Big Data and How It’s Used

Big Data. It’s a term that has been thrown round freely in recent months. It refers to datasets that are so large that they become awkward to work with. On the face of it, that statement may make big data unappealing, however, if used correctly the value of this data is second to none. This article will examine big data and the impact that is will have (or is having) on marketers around the world.

What is Big Data?

As I mentioned earlier, Big Data is a term that refers to a data set (or data sets) that is awkward to work with due to its size, complexity or rate of growth. For a data set to be considered ‘Big’ it usually has to exceed 50TB in size; although in some, complex cases, the size has been known to rise to multiple petabytes. To put that in perspective, one petabyte is the equivalent of 1 million gigabytes.

In recent times, Big Data has become somewhat of a buzzword. The reason for this isn’t that it’s a new concept or a recently discovered resource, but that that it is only recently that technology has developed far enough to let us handle the data in an intelligent, insightful way.

Now that we can handle, analyse and interpret the data though, it can be used in many ways in many different industries.

The scale of Big Data

Big Data is large and so varied that – depending on the dataset – it can have more or less an infinite amount of uses. In part this is due to the world we live in being so vastly data filled.

Modern social media platforms illustrate this point perfectly. Well known micro blogging site Twitter clocks up around 12 terabytes of data per day, when you consider that this comes solely from mounds of 140 character ‘tweets’, it truly is remarkable. This data is then interpreted and analysed to form the basis of product sentiment analysis and eventually, product improvements.

They handle even larger datasets at Facebook. Facebook collect in excess of 500TB of data each day. This data consists of status updates, likes, photo uploads and all other interactions.

On a bigger scale, it has been estimated that 90% of that data in the world has been collected within the last 2 years. That means that there is more data concerning the period between 2010 and 2012 than there was the 1000 years prior.
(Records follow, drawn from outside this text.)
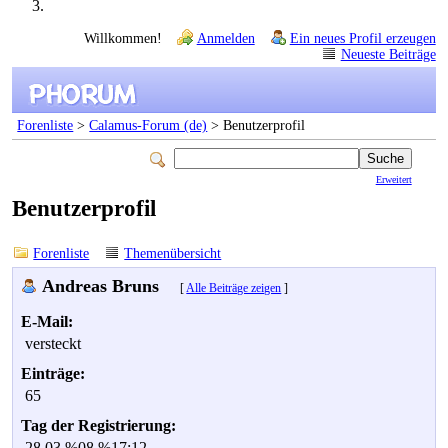
Willkommen!
Anmelden
Ein neues Profil erzeugen
Neueste Beiträge
Forenliste
>
Calamus-Forum (de)
> Benutzerprofil
Erweitert
Benutzerprofil
Forenliste
Themenübersicht
Andreas Bruns
[
Alle Beiträge zeigen
]
E-Mail:
versteckt
Einträge:
65
Tag der Registrierung:
28.03.%08 %17:12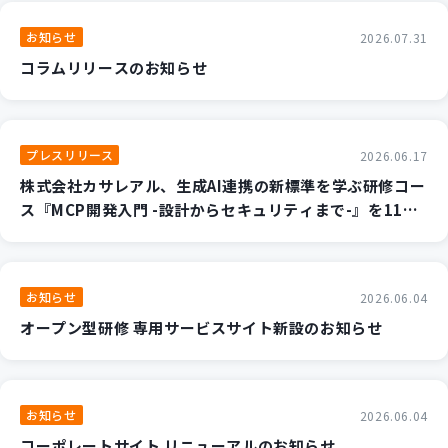
新規開発サービス
お知らせ
2026.07.31
パッケージ開発
コラムリリースのお知らせ
導入事例
イベント・セミナー
プレスリリース
2026.06.17
ニュース
株式会社カサレアル、生成AI連携の新標準を学ぶ研修コー
採用情報
ス『MCP開発入門 -設計からセキュリティまで-』を11月
より提供開始 ～AIエージェントのカスタマイズと安全な
Contact
実装手法を2日間で集中習得～
お知らせ
2026.06.04
オープン型研修 専用サービスサイト新設のお知らせ
お知らせ
2026.06.04
コーポレートサイト リニューアルのお知らせ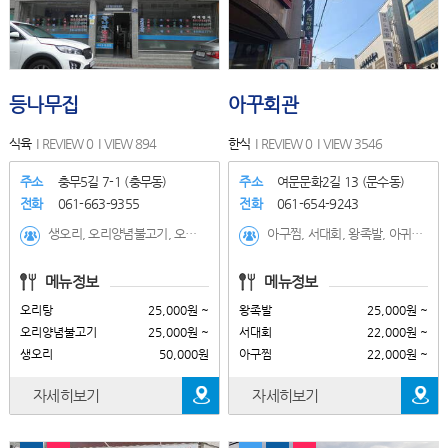
등나무집
아꾸회관
식육
REVIEW 0
VIEW 894
한식
REVIEW 0
VIEW 3546
주소
충무5길 7-1 (충무동)
주소
여문문화2길 13 (문수동)
전화
061-663-9355
전화
061-654-9243
생오리, 오리양념불고기, 오리탕, 야채불고기, 생삼겹살, 생목살, 생등심
아구찜, 서대회, 왕족발, 아귀탕, 아구수육, 대창찜, 해물찜
메뉴정보
메뉴정보
오리탕
25,000원 ~
왕족발
25,000원 ~
오리양념불고기
25,000원 ~
서대회
22,000원 ~
생오리
50,000원
아구찜
22,000원 ~
자세히보기
자세히보기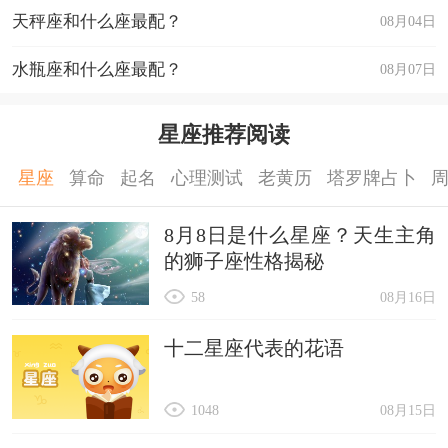
天秤座和什么座最配？
08月04日
水瓶座和什么座最配？
08月07日
星座推荐阅读
星座
算命
起名
心理测试
老黄历
塔罗牌占卜
8月8日是什么星座？天生主角
的狮子座性格揭秘
58
08月16日
十二星座代表的花语
1048
08月15日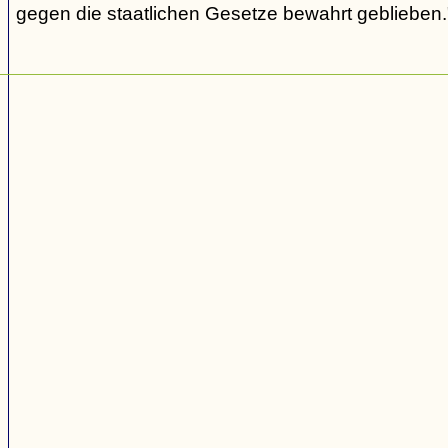
gegen die staatlichen Gesetze bewahrt geblieben.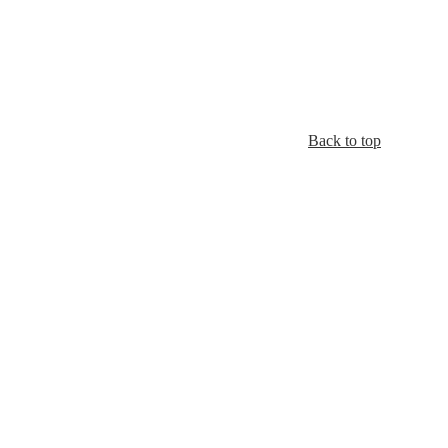
Back to top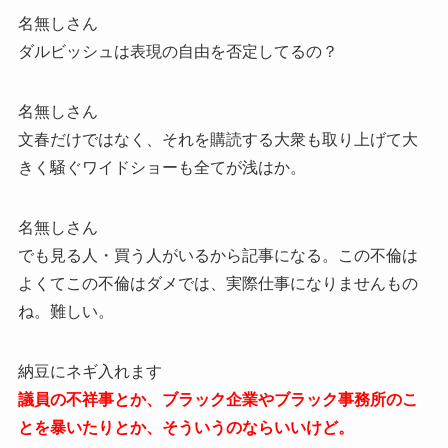
名無しさん
ダルビッシュは表現の自由を否定してるの？
名無しさん
文春だけではなく、それを購読する大衆も取り上げて大
きく騒ぐワイドショーも全てが浅はか。
名無しさん
でも見る人・買う人がいるから記事になる。この不倫は
よくてこの不倫はダメでは、実際仕事になりませんもの
ね。難しい。
納豆にネギ入れます
議員の不祥事とか、ブラック企業やブラック事務所のこ
とを暴いたりとか、そういうのならいいけど。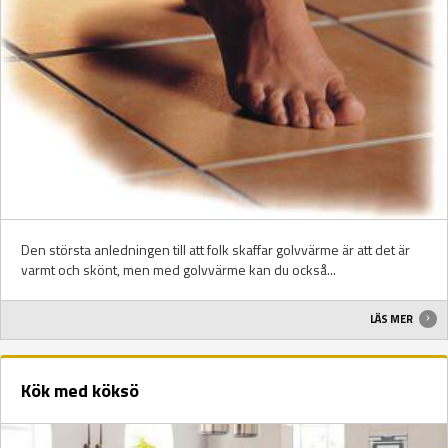
Den största anledningen till att folk skaffar golvvärme är att det är
varmt och skönt, men med golvvärme kan du också...
LÄS MER
Kök med köksö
So there’s no disputing that the data exists, but once you have it, what can you do with it?

Using big data

Unsurprisingly, it’s is big business in the business world. In the world of business intelligence, data can usually be separated into one of two groups. The first group is transactional data. Transactional data is data collected around events such as online shopping, user journeys and logistics. The second group is interactional data. Interactional data is data collected around interactions between people. Think social media profiles, videos and photos. The social media example above is a perfect example of interactional data.

The vice president of Infrastructure at Facebook – Jay Parikh – (relatively) famously said ‘If you aren’t taking advantage of big data, then you don’t have big data, you just have a pile of data.’ So what can it be used for?

Big data is becoming a big way in which businesses can outperform their competitors. Case studies have shown that it can be used to increase market share, increase operating margin and increase return on capital invested.

It can be used to improve a product or service as well. Companies can analyse how a product is being used, who’s using it, what they think about it and what they’d change.

Perhaps most scarily, big data can be used to find out about you. What you like, don’t like, where you’ve been and much much more. All of this can then be used to target ads and sell products. Consumer information is worth a lot of money as well, if sold, it can fetch hundreds of thousands of pounds worth of money. Why do you think Facebook is free?

That really is just the tip of the iceberg, there is so much more that is possible.

More accessible

Big data used to be the exclusive resource of large enterprises with large sets of data and near infinite computing resource. Now that isn’t the case, now SME’s and smaller organisations can make use of big data thanks to cloud computing. Big Data analysis is now available as a service, which makes it more accessible to the masses as there is no longer such a large initial capital outlay.

This levels the playing field between small and large business to some extent because now, if you have the data, you can use it.